Welcome back. After hemming and hawing for a while, I've come around to the idea that you can't act for the reason that p unless you know p. Previously, I had argued that various sorts of Gettier cases caused trouble for the idea. I know think that I'm wrong. I don't want to dwell on that.
Hyman offers an account of knowledge according to which it's a species of ability, not belief. Knowledge is the ability to do things, or refrain from doing things, or believe, or want, or doubt things, for reasons that are facts (441). While this strikes me as entirely correct, a weaker claim would do for my purposes. Let's suppose knowing p entails having the ability to X for the reason that p.
In previous work, I've grappled with some of Fantl and McGrath's suggestions about justification and reasons.
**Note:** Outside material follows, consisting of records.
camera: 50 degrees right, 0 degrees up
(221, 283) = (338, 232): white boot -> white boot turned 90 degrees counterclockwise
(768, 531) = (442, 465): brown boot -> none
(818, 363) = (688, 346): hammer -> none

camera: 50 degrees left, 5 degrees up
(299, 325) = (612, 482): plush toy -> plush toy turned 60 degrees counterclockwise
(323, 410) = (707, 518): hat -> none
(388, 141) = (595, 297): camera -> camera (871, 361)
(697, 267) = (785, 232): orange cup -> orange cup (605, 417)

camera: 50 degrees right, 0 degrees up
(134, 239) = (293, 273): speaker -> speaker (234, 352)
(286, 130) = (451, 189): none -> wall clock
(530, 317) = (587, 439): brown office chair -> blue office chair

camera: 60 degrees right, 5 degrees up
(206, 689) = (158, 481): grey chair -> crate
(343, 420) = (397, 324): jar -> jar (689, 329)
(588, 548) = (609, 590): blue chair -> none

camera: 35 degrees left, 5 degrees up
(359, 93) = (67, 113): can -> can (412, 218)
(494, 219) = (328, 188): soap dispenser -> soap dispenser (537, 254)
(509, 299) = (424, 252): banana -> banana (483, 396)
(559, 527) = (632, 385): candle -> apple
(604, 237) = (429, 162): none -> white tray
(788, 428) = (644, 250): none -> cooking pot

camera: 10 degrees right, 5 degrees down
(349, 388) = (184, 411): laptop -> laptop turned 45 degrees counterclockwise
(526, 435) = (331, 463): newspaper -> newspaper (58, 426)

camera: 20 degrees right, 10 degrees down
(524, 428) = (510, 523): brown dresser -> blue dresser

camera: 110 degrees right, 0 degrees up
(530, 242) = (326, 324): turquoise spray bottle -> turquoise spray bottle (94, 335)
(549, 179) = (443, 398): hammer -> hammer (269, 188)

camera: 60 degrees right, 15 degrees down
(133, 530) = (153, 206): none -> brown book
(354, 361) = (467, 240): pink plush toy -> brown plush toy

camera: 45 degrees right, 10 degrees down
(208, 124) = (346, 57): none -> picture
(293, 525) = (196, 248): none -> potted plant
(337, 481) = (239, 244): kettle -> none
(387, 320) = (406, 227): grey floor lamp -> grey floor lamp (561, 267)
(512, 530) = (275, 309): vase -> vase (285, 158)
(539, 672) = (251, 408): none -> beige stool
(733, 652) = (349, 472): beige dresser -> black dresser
Their view is that to justifiably believe p, one must have the right to treat p as if it's a reason. It wasn't always clear to my mind whether they thought that to justifiably believe p, p must be a reason that you can treat as such. In places they seemed to like this idea. In others, it wasn't clear. As far as I can tell, their current view is that motivating reasons can consist of falsehoods, so they might endorse both the authority idea and the ability idea:
Authority: To justifiably believe p, one must have justification to treat p as if it's a reason.
Ability: To justifiably believe p, one must have the ability to treat p as a reason for X-ing (for some appropriate X).
It's also clear, I think, that if they were convinced that to X for the reason that p, p has to be true, they'd drop Ability and retain Authority. Now, I think splitting these two up is a rather strange idea. If we want to understand the point of belief, surely the point of belief is to provide one with reasons that one can then reason from and treat as reasons. If any belief doesn't do that, it seems to violate the fundamental norm of belief. Norm violations can be excused, but they don't count as justified when there's no further norm that would require the belief.
That's a big picture sort of argument. I don't expect it to persuade anyone unless I add in lots and lots of detail that I won't repeat here. Instead, let me offer an alternative line of argument. On standard accounts of doxastic justification, doxastic justification is propositional justification plus proper basing. To justifiably believe p, one must have a justification to believe p and that has to be the reason for which one believes. With this much in place, we can easily establish this much: to justifiably believe p, there must be something known that serves as the basis for one's belief.
In some cases, it's clear that there's no further reason apart from the fact believed that's eligible as a basis for belief. If so, the distinction between justification and knowledge should collapse. What about the other cases? It will be interesting to see if the argument can generalise. (I think it can, but doing so will wait for later. It just repeats some arguments connecting the factivity of evidence to the factivity of justification discussed in the book.) Anyway, surely this is controversial enough. There are only a handful of people who think that to justifiably believe with non-inferential justification one must know.
I'd be curious to know whether there's any principled reason for pulling apart assessments of authority from assessments of ability. I think people think that justification is a normative concept, knowledge might be a concept that's tied to abilities, and assume that there's a kind of independence here. Maybe there's no good reason to think that. Maybe claims about abilities have some bearing on claims about normative authority.